2. L'utilité d'une mesure d'instruction ou d'expertise qu'il est demandé au juge des référés d'ordonner sur le fondement de l'article R. 532-1 du code de justice administrative doit être appréciée, d'une part, au regard des éléments dont le demandeur dispose ou peut disposer par d'autres moyens et, d'autre part, bien que ce juge ne soit pas saisi du principal, au regard de l'intérêt que la mesure présente dans la perspective d'un litige principal, actuel ou éventuel, auquel elle est susceptible de se rattacher.
3. La commune de Paea expose à l'appui de sa demande tendant à ce que soit ordonnée une expertise aux fins de connaître les causes des rejets de la station d'épuration Tiapa et visant à définir les différentes solutions techniques envisageables pour y mettre fin, que l'article 2 du jugement n°2200025 du 18 octobre 2022 du tribunal administratif de la Polynésie française lui a enjoint, au titre du pouvoir de police de son maire, de prendre, dans un délai d'un an, toutes mesures nécessaires et appropriées pour faire cesser le rejet dans le lagon des eaux souillées en provenance de la station d'épuration Tiapa sous astreinte de 100 000 F CFP par jour de retard.
4. Toutefois, la commune de Paea peut, sans qu'il soit nécessaire de recourir à une expertise judiciaire, elle-même solliciter les avis techniques qu'elle estime nécessaires pour identifier d'une part l'origine des dysfonctionnements de la station d'épuration Tiapa et d'autre part les solutions susceptibles d'être mises en œuvre pour y remédier. Dans ces conditions, et alors que l'utilité de la mesure d'instruction demandée n'est pas démontrée, les conclusions de la commune de Paea tendant à ce que le juge de référés prescrive une expertise doivent être rejetées.
5. Il résulte de ce qui précède, sans qu'il soit besoin de statuer sur la recevabilité, que la requête doit être rejetée, y compris les conclusions de la commune de Paea tendant à l'application de l'article L. 761-1 du code de justice administrative. Dans les circonstances de l'espèce, il n'y a pas lieu de mettre à sa charge, la somme que la CPS et l'OPH demandent au titre des frais exposés par eux et non compris dans les dépens.
O R D O N N E :
Article 1er : La requête de la commune de Paea est rejetée.
Article 2 : Les conclusions présentées par la CPS et l'OPH sur le fondement des dispositions de l'article L. 761-1 du code de justice administrative sont rejetées.
Article 3 : La présente ordonnance sera notifiée à la commune de Paea, à la Polynésie française, à la Caisse de prévoyance sociale de la Polynésie française et à l'Office polynésien de l'habitat.

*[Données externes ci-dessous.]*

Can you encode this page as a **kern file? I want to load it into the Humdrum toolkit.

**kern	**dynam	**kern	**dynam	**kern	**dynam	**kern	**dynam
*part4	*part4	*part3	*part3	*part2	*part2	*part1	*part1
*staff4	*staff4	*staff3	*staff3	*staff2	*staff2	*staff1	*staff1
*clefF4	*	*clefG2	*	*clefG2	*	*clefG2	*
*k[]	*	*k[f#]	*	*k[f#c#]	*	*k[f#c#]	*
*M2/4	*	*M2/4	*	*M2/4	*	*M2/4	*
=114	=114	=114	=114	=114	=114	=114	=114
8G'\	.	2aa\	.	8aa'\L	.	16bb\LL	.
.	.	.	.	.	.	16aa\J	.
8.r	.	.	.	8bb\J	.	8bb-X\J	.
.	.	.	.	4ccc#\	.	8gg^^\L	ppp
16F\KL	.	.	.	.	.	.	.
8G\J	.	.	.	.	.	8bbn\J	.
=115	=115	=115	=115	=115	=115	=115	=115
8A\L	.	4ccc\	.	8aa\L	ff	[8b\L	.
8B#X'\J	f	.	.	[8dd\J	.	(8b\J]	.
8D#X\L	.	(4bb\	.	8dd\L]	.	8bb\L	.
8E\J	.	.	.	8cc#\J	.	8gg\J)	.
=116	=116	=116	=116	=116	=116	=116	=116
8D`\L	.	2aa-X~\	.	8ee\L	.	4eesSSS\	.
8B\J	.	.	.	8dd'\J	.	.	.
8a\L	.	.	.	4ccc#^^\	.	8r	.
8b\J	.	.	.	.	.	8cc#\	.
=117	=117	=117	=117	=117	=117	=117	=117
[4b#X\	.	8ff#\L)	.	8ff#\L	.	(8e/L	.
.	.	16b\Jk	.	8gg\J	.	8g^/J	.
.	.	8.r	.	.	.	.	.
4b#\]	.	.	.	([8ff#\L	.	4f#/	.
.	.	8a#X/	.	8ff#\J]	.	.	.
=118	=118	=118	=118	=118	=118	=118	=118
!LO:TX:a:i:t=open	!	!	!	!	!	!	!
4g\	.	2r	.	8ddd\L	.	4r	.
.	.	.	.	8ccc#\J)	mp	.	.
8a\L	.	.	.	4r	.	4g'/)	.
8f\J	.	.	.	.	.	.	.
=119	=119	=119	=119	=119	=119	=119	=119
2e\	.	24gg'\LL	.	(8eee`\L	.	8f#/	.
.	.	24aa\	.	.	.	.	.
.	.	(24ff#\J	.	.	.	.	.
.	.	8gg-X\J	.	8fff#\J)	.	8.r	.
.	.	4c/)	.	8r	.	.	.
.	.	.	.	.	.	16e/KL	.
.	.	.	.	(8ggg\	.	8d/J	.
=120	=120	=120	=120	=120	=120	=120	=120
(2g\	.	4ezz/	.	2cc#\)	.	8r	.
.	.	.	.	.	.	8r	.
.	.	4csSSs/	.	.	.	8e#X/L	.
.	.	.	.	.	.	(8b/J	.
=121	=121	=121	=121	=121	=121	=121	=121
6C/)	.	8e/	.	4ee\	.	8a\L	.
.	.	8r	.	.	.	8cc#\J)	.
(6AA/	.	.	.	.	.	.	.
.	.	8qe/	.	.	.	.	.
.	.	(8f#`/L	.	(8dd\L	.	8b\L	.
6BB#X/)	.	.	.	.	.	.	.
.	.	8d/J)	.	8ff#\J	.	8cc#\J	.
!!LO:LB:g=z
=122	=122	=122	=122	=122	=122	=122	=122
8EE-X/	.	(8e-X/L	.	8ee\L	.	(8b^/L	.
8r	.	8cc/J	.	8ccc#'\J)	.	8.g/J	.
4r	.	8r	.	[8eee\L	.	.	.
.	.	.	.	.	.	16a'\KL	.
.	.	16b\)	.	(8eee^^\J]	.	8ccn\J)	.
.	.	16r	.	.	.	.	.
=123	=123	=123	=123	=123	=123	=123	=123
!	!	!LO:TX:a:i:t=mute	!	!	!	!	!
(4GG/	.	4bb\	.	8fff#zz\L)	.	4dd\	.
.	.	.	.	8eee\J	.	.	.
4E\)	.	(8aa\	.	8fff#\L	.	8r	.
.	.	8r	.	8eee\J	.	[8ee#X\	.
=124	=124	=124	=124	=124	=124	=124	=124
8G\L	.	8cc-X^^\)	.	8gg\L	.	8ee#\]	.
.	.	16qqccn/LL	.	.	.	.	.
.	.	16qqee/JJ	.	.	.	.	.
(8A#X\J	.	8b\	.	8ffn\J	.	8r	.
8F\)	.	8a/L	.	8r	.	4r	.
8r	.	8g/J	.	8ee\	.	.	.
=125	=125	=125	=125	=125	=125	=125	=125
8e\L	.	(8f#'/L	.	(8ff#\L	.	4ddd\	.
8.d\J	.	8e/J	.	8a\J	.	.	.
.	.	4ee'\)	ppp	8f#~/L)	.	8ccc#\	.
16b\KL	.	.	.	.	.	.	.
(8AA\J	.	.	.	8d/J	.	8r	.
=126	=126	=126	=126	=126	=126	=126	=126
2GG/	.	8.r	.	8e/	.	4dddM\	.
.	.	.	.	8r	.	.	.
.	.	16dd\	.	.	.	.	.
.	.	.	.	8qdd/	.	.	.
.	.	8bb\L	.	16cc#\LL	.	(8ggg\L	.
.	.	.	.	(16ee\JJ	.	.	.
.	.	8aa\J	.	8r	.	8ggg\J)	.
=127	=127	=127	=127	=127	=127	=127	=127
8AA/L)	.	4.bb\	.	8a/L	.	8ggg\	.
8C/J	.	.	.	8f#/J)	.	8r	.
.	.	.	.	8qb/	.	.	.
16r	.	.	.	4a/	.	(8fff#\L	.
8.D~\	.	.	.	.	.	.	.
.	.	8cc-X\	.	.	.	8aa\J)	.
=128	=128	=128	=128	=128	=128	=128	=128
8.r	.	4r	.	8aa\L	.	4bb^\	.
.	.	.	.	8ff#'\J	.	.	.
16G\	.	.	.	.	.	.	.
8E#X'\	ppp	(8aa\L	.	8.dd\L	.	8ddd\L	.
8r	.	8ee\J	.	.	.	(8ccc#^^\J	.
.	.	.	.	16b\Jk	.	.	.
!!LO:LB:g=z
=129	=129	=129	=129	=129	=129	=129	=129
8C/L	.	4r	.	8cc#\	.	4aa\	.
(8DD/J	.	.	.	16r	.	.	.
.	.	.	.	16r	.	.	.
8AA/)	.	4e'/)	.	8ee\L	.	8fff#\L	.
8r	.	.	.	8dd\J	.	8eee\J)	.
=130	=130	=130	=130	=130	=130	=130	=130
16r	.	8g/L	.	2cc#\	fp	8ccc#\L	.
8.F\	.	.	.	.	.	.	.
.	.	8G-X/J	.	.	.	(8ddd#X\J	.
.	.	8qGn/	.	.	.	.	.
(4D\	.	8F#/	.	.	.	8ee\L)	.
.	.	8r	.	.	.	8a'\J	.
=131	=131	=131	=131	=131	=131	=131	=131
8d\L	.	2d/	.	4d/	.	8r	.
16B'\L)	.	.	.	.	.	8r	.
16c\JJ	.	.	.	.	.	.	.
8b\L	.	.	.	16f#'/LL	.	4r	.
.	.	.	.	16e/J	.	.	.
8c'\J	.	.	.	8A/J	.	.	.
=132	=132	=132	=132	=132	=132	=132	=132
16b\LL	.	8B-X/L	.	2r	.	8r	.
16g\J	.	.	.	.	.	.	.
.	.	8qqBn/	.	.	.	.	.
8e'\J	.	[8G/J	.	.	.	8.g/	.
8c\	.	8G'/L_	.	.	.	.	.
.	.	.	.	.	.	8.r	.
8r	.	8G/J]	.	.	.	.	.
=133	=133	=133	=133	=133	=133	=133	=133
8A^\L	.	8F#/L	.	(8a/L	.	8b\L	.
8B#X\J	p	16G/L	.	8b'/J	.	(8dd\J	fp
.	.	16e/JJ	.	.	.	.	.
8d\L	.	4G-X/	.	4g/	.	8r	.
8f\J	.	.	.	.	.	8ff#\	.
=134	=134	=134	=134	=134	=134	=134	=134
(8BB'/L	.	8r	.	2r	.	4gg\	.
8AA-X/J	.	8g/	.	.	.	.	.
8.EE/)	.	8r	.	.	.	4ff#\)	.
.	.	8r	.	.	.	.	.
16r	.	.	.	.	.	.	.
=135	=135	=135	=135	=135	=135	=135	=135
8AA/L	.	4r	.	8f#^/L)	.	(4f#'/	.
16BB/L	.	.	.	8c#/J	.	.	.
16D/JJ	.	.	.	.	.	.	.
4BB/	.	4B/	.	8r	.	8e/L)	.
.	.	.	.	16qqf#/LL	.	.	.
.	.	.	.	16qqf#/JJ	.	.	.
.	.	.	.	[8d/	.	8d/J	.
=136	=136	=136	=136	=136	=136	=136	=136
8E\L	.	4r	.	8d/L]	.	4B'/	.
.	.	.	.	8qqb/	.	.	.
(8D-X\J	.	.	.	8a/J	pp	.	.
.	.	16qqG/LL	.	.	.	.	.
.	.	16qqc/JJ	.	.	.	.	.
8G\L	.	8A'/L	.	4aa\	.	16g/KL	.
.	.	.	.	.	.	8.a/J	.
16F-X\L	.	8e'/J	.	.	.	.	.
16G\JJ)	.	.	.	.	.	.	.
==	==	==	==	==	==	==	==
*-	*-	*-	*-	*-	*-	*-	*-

Fait à Papeete, le 5 juin 2023
Le juge des référés,
M. Boumendjel
La République mande et ordonne au haut-commissaire de la République en Polynésie française en ce qui le concerne ou à tous commissaires de justice à ce requis en ce qui concerne les voies de droit commun, contre les parties privées, de pourvoir à l'exécution de la présente décision.